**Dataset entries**
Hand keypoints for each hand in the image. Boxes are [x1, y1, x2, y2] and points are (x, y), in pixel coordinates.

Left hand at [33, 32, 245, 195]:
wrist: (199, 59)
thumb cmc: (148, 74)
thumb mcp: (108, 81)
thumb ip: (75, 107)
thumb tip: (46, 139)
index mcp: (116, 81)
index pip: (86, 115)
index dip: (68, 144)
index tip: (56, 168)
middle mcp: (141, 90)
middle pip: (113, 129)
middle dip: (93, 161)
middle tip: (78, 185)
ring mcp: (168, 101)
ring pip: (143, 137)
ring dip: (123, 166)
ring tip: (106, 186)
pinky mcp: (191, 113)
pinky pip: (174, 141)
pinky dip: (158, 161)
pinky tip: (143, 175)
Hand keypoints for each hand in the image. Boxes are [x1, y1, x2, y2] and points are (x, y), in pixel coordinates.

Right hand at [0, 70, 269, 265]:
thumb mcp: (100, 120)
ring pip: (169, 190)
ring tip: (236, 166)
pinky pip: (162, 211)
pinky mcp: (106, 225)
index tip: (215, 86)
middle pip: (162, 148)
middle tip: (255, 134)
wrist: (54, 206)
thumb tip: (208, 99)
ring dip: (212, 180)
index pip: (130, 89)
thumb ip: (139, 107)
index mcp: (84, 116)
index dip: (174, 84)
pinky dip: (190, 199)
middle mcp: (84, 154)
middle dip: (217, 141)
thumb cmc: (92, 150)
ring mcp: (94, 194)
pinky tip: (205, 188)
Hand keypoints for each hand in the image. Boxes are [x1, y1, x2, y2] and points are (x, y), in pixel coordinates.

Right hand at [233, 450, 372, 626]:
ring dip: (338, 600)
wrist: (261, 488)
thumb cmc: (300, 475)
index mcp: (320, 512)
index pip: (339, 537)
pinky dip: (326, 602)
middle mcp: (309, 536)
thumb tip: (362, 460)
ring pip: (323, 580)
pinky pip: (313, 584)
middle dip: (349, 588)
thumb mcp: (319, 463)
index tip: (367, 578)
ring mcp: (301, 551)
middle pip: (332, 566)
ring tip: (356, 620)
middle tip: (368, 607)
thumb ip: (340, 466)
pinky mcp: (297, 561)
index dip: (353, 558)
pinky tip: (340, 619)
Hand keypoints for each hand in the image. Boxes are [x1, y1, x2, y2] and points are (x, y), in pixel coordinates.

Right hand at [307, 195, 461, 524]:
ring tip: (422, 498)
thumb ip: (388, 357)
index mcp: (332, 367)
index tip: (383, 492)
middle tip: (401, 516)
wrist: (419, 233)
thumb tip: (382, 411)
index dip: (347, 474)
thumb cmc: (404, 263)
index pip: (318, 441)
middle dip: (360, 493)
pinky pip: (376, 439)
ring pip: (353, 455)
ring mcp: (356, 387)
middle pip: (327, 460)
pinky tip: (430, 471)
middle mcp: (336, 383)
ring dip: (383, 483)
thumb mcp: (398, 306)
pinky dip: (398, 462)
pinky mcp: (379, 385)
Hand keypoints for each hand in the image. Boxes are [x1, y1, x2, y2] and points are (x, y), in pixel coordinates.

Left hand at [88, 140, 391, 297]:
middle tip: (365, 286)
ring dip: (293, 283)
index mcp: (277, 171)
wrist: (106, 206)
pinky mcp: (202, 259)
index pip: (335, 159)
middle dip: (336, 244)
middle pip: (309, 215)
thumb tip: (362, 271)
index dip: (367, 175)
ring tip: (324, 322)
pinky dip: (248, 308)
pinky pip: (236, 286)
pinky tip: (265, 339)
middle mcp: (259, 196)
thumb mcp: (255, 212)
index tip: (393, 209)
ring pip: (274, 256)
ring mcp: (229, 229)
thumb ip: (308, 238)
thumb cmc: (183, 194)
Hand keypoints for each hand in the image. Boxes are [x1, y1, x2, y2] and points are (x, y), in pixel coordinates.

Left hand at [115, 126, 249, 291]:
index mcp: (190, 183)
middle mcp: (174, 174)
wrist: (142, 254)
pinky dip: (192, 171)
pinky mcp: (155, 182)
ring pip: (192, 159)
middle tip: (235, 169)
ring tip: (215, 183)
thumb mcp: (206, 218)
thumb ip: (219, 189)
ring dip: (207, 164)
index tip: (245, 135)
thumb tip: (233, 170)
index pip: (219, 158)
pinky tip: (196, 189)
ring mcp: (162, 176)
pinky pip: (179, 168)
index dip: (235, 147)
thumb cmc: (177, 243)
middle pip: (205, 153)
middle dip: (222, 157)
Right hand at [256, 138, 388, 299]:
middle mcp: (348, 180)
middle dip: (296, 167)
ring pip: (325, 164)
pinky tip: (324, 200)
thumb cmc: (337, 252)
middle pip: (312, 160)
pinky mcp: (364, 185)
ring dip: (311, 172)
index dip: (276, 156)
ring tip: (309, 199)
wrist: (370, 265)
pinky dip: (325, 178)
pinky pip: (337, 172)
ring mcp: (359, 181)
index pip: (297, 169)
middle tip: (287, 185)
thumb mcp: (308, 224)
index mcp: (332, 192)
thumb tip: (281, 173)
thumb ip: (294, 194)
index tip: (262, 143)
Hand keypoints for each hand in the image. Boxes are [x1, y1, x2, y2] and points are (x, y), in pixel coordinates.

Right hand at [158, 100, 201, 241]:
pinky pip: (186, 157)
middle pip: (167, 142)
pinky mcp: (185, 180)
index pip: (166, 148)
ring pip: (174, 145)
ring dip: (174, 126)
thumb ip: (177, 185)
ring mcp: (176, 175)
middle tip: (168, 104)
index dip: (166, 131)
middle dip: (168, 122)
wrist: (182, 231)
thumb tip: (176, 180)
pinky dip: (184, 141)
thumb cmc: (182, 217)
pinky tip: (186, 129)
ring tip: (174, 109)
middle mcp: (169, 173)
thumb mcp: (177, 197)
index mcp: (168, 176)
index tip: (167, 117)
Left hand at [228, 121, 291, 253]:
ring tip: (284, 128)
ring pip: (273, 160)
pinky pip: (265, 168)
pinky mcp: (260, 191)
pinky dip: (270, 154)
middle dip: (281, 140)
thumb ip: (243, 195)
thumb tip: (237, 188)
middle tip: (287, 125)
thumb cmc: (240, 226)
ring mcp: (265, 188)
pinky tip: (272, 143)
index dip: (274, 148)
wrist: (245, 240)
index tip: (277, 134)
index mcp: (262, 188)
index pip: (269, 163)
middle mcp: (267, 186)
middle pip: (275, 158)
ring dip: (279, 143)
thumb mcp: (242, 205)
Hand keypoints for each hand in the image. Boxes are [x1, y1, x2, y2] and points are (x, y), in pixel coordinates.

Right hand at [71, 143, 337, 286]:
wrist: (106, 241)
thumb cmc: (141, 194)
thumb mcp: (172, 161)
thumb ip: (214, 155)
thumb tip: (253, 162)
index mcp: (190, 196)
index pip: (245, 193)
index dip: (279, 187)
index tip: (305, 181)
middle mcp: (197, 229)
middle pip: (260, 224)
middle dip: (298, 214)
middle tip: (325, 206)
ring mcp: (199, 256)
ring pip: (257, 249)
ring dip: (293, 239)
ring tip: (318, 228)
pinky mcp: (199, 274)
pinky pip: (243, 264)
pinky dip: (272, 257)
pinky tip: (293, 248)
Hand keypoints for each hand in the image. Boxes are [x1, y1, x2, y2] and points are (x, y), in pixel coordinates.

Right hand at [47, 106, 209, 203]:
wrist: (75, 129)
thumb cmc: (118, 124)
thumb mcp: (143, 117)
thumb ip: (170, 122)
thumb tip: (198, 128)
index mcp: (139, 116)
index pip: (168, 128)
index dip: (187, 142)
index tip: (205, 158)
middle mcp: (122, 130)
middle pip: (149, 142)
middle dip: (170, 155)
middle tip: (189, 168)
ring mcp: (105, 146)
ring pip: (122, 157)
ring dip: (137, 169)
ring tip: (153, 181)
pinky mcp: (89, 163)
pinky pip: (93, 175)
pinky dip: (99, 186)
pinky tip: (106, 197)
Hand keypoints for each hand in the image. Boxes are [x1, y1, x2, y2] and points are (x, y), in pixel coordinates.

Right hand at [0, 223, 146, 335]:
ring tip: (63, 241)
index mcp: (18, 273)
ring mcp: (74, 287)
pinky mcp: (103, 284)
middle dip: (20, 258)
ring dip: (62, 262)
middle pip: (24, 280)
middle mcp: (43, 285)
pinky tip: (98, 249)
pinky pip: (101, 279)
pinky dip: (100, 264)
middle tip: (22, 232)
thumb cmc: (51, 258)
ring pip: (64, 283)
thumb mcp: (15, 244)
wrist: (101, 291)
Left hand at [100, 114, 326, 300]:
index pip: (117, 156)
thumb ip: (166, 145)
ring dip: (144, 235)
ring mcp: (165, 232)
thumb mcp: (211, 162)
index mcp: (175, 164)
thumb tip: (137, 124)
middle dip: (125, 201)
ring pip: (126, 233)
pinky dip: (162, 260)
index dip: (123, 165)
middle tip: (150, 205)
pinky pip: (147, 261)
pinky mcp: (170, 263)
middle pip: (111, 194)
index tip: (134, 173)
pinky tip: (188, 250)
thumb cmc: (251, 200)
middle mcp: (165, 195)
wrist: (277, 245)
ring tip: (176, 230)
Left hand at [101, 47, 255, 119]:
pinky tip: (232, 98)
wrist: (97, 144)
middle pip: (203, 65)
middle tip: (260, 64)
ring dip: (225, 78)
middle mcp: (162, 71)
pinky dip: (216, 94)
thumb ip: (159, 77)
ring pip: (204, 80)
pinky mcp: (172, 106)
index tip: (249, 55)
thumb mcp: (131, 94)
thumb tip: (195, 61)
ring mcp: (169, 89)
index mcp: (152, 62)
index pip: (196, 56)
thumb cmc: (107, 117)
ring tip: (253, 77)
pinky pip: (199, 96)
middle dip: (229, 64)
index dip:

**Problem statement**
Give only the number of lines in the entries that contain "Right".

**Result of the task**
8